Fidschi sichert sich in Paris einen historischen Sieg über Frankreich dank des Einsatzes von Ben Volavola.

Fidschi stürzte am Samstag im Stade de France zum ersten Mal im Rugby-Länderspiel mit 21:14.

Frankreich kam zur Halbzeit von hinten und führte mit 14-12. In der zweiten Halbzeit zog es dann zu einem Blankoschuss, als Fidschi-Fliegenhalber Ben Volavola drei Elfmeter erzielte.

Fidschi hat in den letzten Jahren die Erstligisten Schottland und Italien besiegt, aber dies könnte der größte Sieg seit dem Sieg über Australien 1954 in Sydney mit 18:16 sein.

Wir respektierten sie nicht, sie gingen über uns hinweg“, sagte das französische Zentrum Mathieu Bastareaud. Er bezeichnete das französische Team auch als „kleine Jungs“.

Nachdem Frankreich vor einer Woche Argentinien besiegt hatte, um eine fünfmalige Niederlage zu beenden, hoffte es, eine Siegesserie mit einem weiteren Sieg gegen eine Nation zu beginnen, gegen die es in neun früheren Begegnungen noch nie verloren hatte.

Fidschi hatte andere Ideen und bestrafte Frankreichs kläglichen Umgang und mangelnde Aggression.

Frankreichs Trainer Jacques Brunel geht in ein Jahr der Rugby-Weltmeisterschaft, in dem eine Mannschaft große Zweifel an ihren Fähigkeiten und ihrer Mentalität hat.

Frankreich führte zur Halbzeit mit 14:12, mit zwei Versuchen von Kapitän Guilhem Guirado, beide von Baptiste Serin konvertiert, was die fidschianischen Versuche von außerhalb des Zentrums Semi Radradra und Flügeljäger Josua Tuisova ausglich.

Brunel beglückwünschte Fidschi zu mehr Unternehmungsgeist, sagte aber, dass der Verlust „unverständlich“ sei. Es zeigt unsere Inkonsistenz. Wir werden Fragen an uns selbst stellen müssen.

Fidschi stellte den Franzosen von Anfang an Fragen und riss immer wieder französische Linien mit kraftvollen Läufen durch.

Fidschi erzielte den ersten Treffer, wobei Radradra in der 20. Minute den Abwehrsprung zur Triline machte. Volavola konvertiert.

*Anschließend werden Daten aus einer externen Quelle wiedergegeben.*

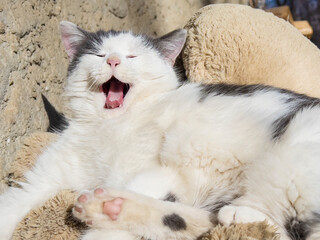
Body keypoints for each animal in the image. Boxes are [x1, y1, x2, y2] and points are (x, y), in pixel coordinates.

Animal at [0, 21, 320, 240]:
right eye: (99, 54)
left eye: (132, 57)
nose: (113, 60)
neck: (107, 127)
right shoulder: (40, 180)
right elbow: (16, 201)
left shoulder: (157, 170)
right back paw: (111, 206)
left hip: (290, 157)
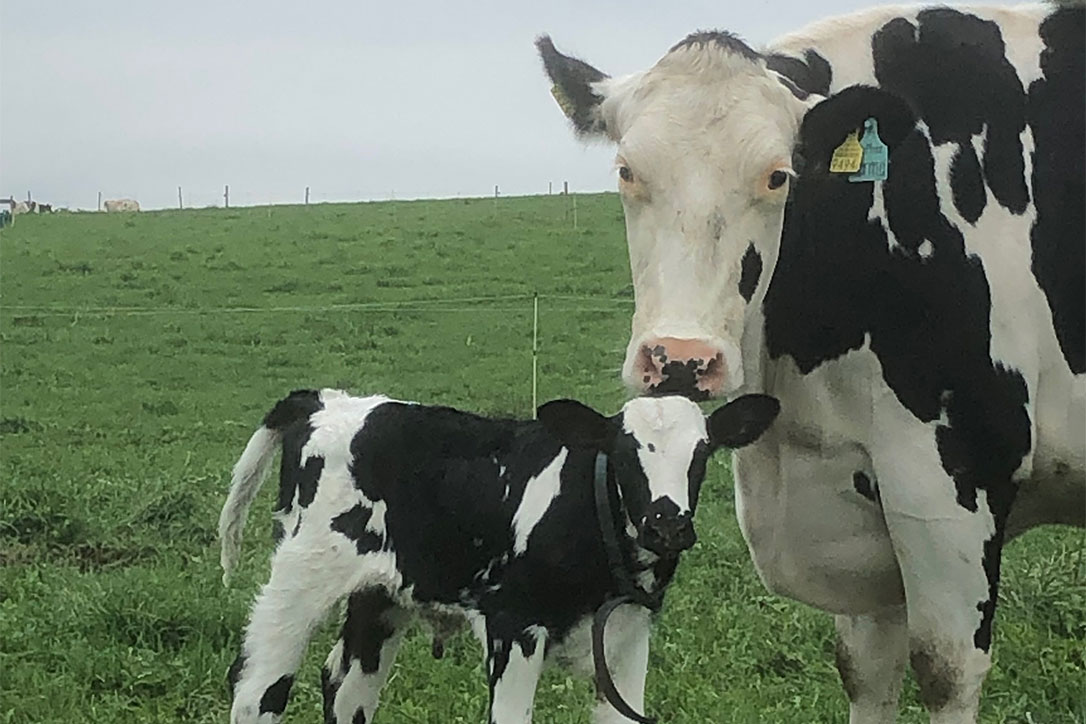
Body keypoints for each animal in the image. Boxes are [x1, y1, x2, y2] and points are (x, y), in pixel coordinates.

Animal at [222, 390, 781, 724]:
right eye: (623, 453)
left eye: (703, 453)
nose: (667, 525)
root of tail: (328, 400)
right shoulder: (513, 627)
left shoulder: (628, 633)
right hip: (298, 577)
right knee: (259, 688)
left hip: (378, 598)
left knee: (347, 688)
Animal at [538, 2, 1081, 720]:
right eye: (627, 171)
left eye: (777, 175)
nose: (681, 359)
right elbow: (865, 670)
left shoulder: (957, 475)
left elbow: (946, 669)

Frankreich reagierte schnell mit dem ersten Versuch von Guirado fünf Minuten später.

Aber ein knackigeres, schnelles Passieren half den Fidschianern, wieder durch die Franzosen zu kommen, um Tuisovas Versuch in der 32. Volavola verpasste die Umwandlung.

Gleich gegen Ende der Halbzeit erzielte Frankreich einen Treffer, als Guirado mit einem Stapel durch die fidschianische Verteidigung fuhr. Serins Bekehrung schickte Frankreich mit einer Führung gegen den Spielablauf in die Garderobe.

Der Sieg der Fidschi-Inseln hätte noch eindringlicher ausfallen können, wenn es nicht zwei verbotene Versuche gegeben hätte – einen in der ersten Halbzeit, der nach der Videoüberprüfung wegen Abseits abgelehnt wurde, und den anderen in der zweiten Halbzeit wegen eines späten Zweikampfes.